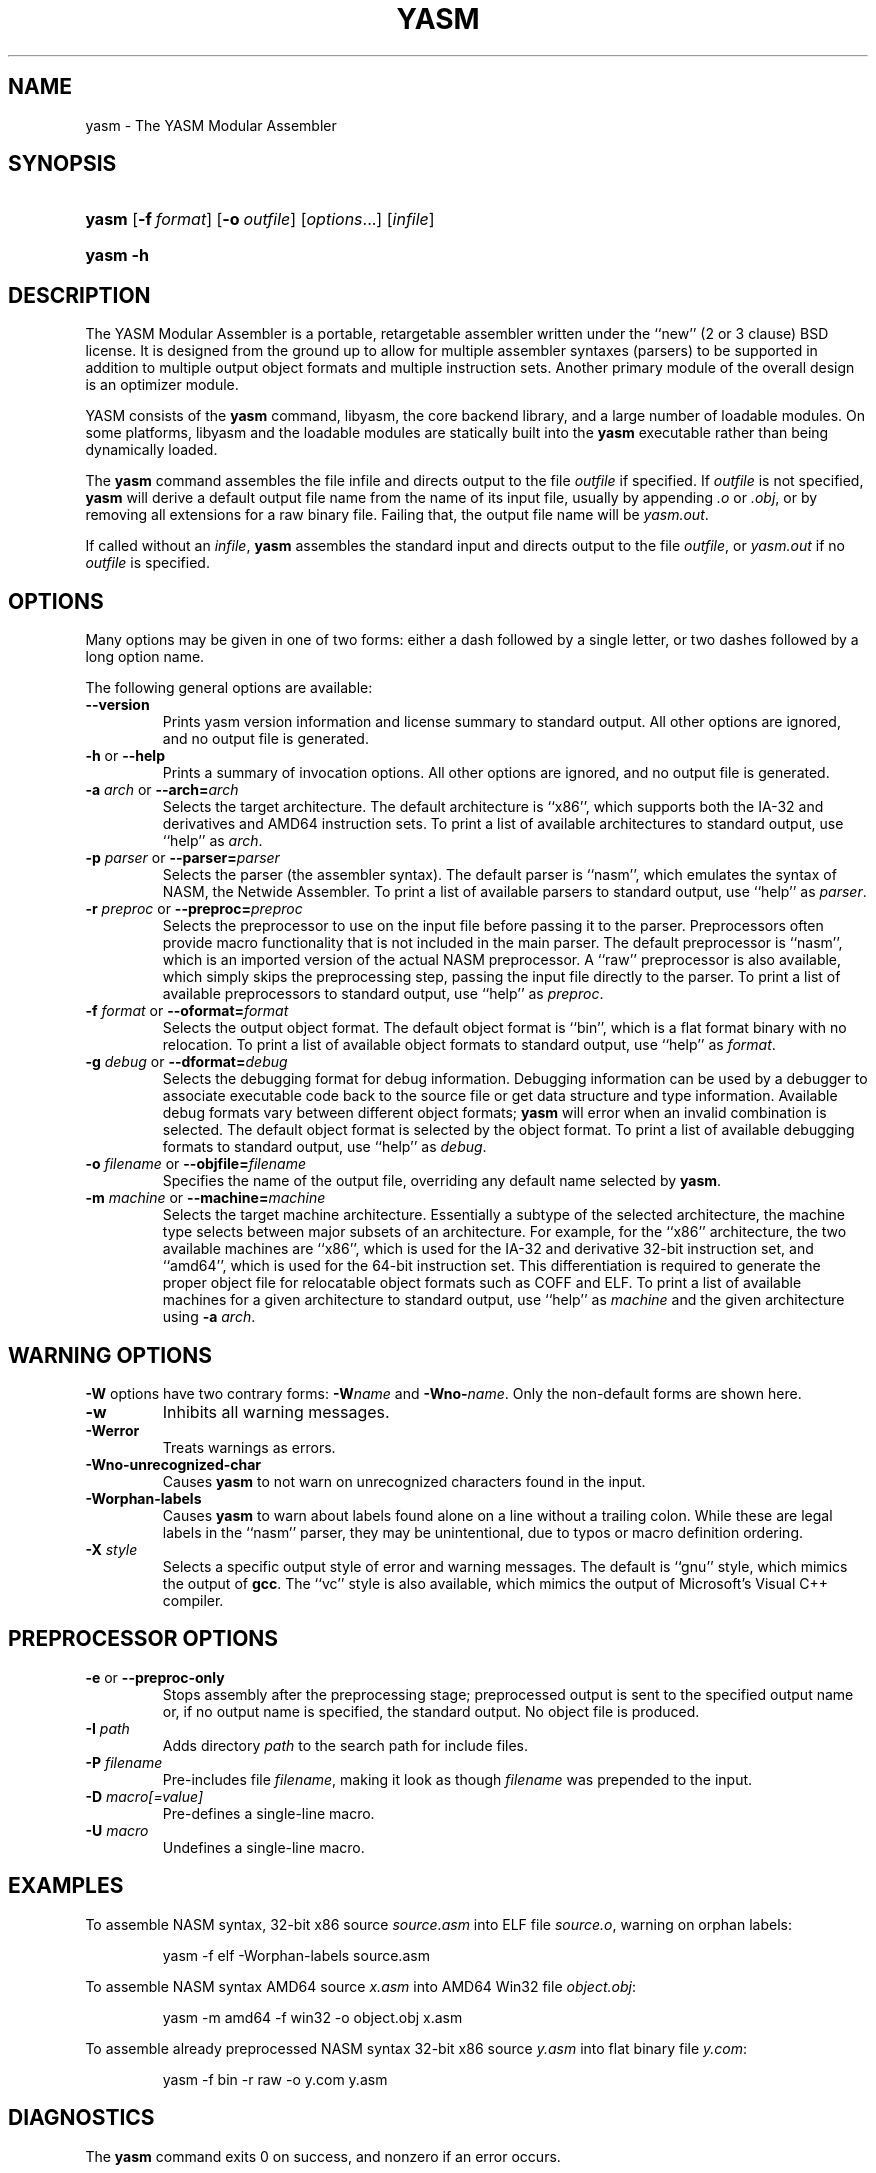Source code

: .\"Generated by db2man.xsl. Don't modify this, modify the source.
.de Sh \" Subsection
.br
.if t .Sp
.ne 5
.PP
\fB\\$1\fR
.PP
..
.de Sp \" Vertical space (when we can't use .PP)
.if t .sp .5v
.if n .sp
..
.de Ip \" List item
.br
.ie \\n(.$>=3 .ne \\$3
.el .ne 3
.IP "\\$1" \\$2
..
.TH "YASM" 1 "September 2004" "YASM" "YASM Modular Assembler"
.SH NAME
yasm \- The YASM Modular Assembler
.SH "SYNOPSIS"
.ad l
.hy 0
.HP 5
\fByasm\fR [\fB\-f\ \fIformat\fR\fR] [\fB\-o\ \fIoutfile\fR\fR] [\fB\fIoptions\fR\fR...] [\fIinfile\fR]
.ad
.hy
.ad l
.hy 0
.HP 5
\fByasm\fR \fB\-h\fR
.ad
.hy

.SH "DESCRIPTION"

.PP
The YASM Modular Assembler is a portable, retargetable assembler written under the ``new'' (2 or 3 clause) BSD license\&. It is designed from the ground up to allow for multiple assembler syntaxes (parsers) to be supported in addition to multiple output object formats and multiple instruction sets\&. Another primary module of the overall design is an optimizer module\&.

.PP
YASM consists of the \fByasm\fR command, libyasm, the core backend library, and a large number of loadable modules\&. On some platforms, libyasm and the loadable modules are statically built into the \fByasm\fR executable rather than being dynamically loaded\&.

.PP
The \fByasm\fR command assembles the file infile and directs output to the file \fIoutfile\fR if specified\&. If \fIoutfile\fR is not specified, \fByasm\fR will derive a default output file name from the name of its input file, usually by appending \fI\&.o\fR or \fI\&.obj\fR, or by removing all extensions for a raw binary file\&. Failing that, the output file name will be \fIyasm\&.out\fR\&.

.PP
If called without an \fIinfile\fR, \fByasm\fR assembles the standard input and directs output to the file \fIoutfile\fR, or \fIyasm\&.out\fR if no \fIoutfile\fR is specified\&.

.SH "OPTIONS"

.PP
Many options may be given in one of two forms: either a dash followed by a single letter, or two dashes followed by a long option name\&.

.PP
The following general options are available:

.TP
\fB\-\-version\fR
Prints yasm version information and license summary to standard output\&. All other options are ignored, and no output file is generated\&.

.TP
\fB\-h\fR or \fB\-\-help\fR
Prints a summary of invocation options\&. All other options are ignored, and no output file is generated\&.

.TP
\fB\-a \fIarch\fR\fR or \fB\-\-arch=\fIarch\fR\fR
Selects the target architecture\&. The default architecture is ``x86'', which supports both the IA\-32 and derivatives and AMD64 instruction sets\&. To print a list of available architectures to standard output, use ``help'' as \fIarch\fR\&.

.TP
\fB\-p \fIparser\fR\fR or \fB\-\-parser=\fIparser\fR\fR
Selects the parser (the assembler syntax)\&. The default parser is ``nasm'', which emulates the syntax of NASM, the Netwide Assembler\&. To print a list of available parsers to standard output, use ``help'' as \fIparser\fR\&.

.TP
\fB\-r \fIpreproc\fR\fR or \fB\-\-preproc=\fIpreproc\fR\fR
Selects the preprocessor to use on the input file before passing it to the parser\&. Preprocessors often provide macro functionality that is not included in the main parser\&. The default preprocessor is ``nasm'', which is an imported version of the actual NASM preprocessor\&. A ``raw'' preprocessor is also available, which simply skips the preprocessing step, passing the input file directly to the parser\&. To print a list of available preprocessors to standard output, use ``help'' as \fIpreproc\fR\&.

.TP
\fB\-f \fIformat\fR\fR or \fB\-\-oformat=\fIformat\fR\fR
Selects the output object format\&. The default object format is ``bin'', which is a flat format binary with no relocation\&. To print a list of available object formats to standard output, use ``help'' as \fIformat\fR\&.

.TP
\fB\-g \fIdebug\fR\fR or \fB\-\-dformat=\fIdebug\fR\fR
Selects the debugging format for debug information\&. Debugging information can be used by a debugger to associate executable code back to the source file or get data structure and type information\&. Available debug formats vary between different object formats; \fByasm\fR will error when an invalid combination is selected\&. The default object format is selected by the object format\&. To print a list of available debugging formats to standard output, use ``help'' as \fIdebug\fR\&.

.TP
\fB\-o \fIfilename\fR\fR or \fB\-\-objfile=\fIfilename\fR\fR
Specifies the name of the output file, overriding any default name selected by \fByasm\fR\&.

.TP
\fB\-m \fImachine\fR\fR or \fB\-\-machine=\fImachine\fR\fR
Selects the target machine architecture\&. Essentially a subtype of the selected architecture, the machine type selects between major subsets of an architecture\&. For example, for the ``x86'' architecture, the two available machines are ``x86'', which is used for the IA\-32 and derivative 32\-bit instruction set, and ``amd64'', which is used for the 64\-bit instruction set\&. This differentiation is required to generate the proper object file for relocatable object formats such as COFF and ELF\&. To print a list of available machines for a given architecture to standard output, use ``help'' as \fImachine\fR and the given architecture using \fB\-a \fIarch\fR\fR\&.

.SH "WARNING OPTIONS"

.PP
\fB\-W\fR options have two contrary forms: \fB\-W\fIname\fR\fR and \fB\-Wno\-\fIname\fR\fR\&. Only the non\-default forms are shown here\&.

.TP
\fB\-w\fR
Inhibits all warning messages\&.

.TP
\fB\-Werror\fR
Treats warnings as errors\&.

.TP
\fB\-Wno\-unrecognized\-char\fR
Causes \fByasm\fR to not warn on unrecognized characters found in the input\&.

.TP
\fB\-Worphan\-labels\fR
Causes \fByasm\fR to warn about labels found alone on a line without a trailing colon\&. While these are legal labels in the ``nasm'' parser, they may be unintentional, due to typos or macro definition ordering\&.

.TP
\fB\-X \fIstyle\fR\fR
Selects a specific output style of error and warning messages\&. The default is ``gnu'' style, which mimics the output of \fBgcc\fR\&. The ``vc'' style is also available, which mimics the output of Microsoft's Visual C++ compiler\&.

.SH "PREPROCESSOR OPTIONS"

.TP
\fB\-e\fR or \fB\-\-preproc\-only\fR
Stops assembly after the preprocessing stage; preprocessed output is sent to the specified output name or, if no output name is specified, the standard output\&. No object file is produced\&.

.TP
\fB\-I \fIpath\fR\fR
Adds directory \fIpath\fR to the search path for include files\&.

.TP
\fB\-P \fIfilename\fR\fR
Pre\-includes file \fIfilename\fR, making it look as though \fIfilename\fR was prepended to the input\&.

.TP
\fB\-D \fImacro[=value]\fR\fR
Pre\-defines a single\-line macro\&.

.TP
\fB\-U \fImacro\fR\fR
Undefines a single\-line macro\&.

.SH "EXAMPLES"

.PP
To assemble NASM syntax, 32\-bit x86 source \fIsource\&.asm\fR into ELF file \fIsource\&.o\fR, warning on orphan labels: 

.IP
yasm \-f elf \-Worphan\-labels source\&.asm

.PP
To assemble NASM syntax AMD64 source \fIx\&.asm\fR into AMD64 Win32 file \fIobject\&.obj\fR: 

.IP
yasm \-m amd64 \-f win32 \-o object\&.obj x\&.asm

.PP
To assemble already preprocessed NASM syntax 32\-bit x86 source \fIy\&.asm\fR into flat binary file \fIy\&.com\fR: 

.IP
yasm \-f bin \-r raw \-o y\&.com y\&.asm

.SH "DIAGNOSTICS"

.PP
The \fByasm\fR command exits 0 on success, and nonzero if an error occurs\&.

.SH "COMPATIBILITY"

.PP
YASM's NASM parser and preprocessor, while they strive to be as compatible as possible with NASM, have a few incompatibilities due to YASM's different internal structure\&.

.SH "RESTRICTIONS"

.PP
As object files are often architecture and machine dependent, not all combinations of object formats, architectures, and machines are legal; trying to use an invalid combination will result in an error\&.

.PP
There is no support for list files or symbol maps\&.

.PP
Relocatable object formats are limited to static linking applications, as YASM cannot generate relocations for dynamic linking\&.

.SH "SEE ALSO"

.PP
\fBas\fR(1), \fBld\fR(1), \fBnasm\fR(1)

.SH "BUGS"

.PP
When using the ``x86'' architecture, it is over\-easy to generate AMD64 code (using the \fBBITS 64\fR directive) and generate a 32\-bit object file (by failing to specify \fB\-m amd64\fR on the command line)\&. Similarly, specifying \fB\-m amd64\fR does not default the BITS setting to 64\&.

.SH AUTHOR
Peter Johnson <peter@tortall\&.net>.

• **TASK TO CARRY OUT**
Go through the entries above, and wherever a line holds the word "fIfilename", copy that line.

• **SOLUTION TO THE PROBLEM**
\fB\-o \fIfilename\fR\fR or \fB\-\-objfile=\fIfilename\fR\fR
\fB\-P \fIfilename\fR\fR
Pre\-includes file \fIfilename\fR, making it look as though \fIfilename\fR was prepended to the input\&.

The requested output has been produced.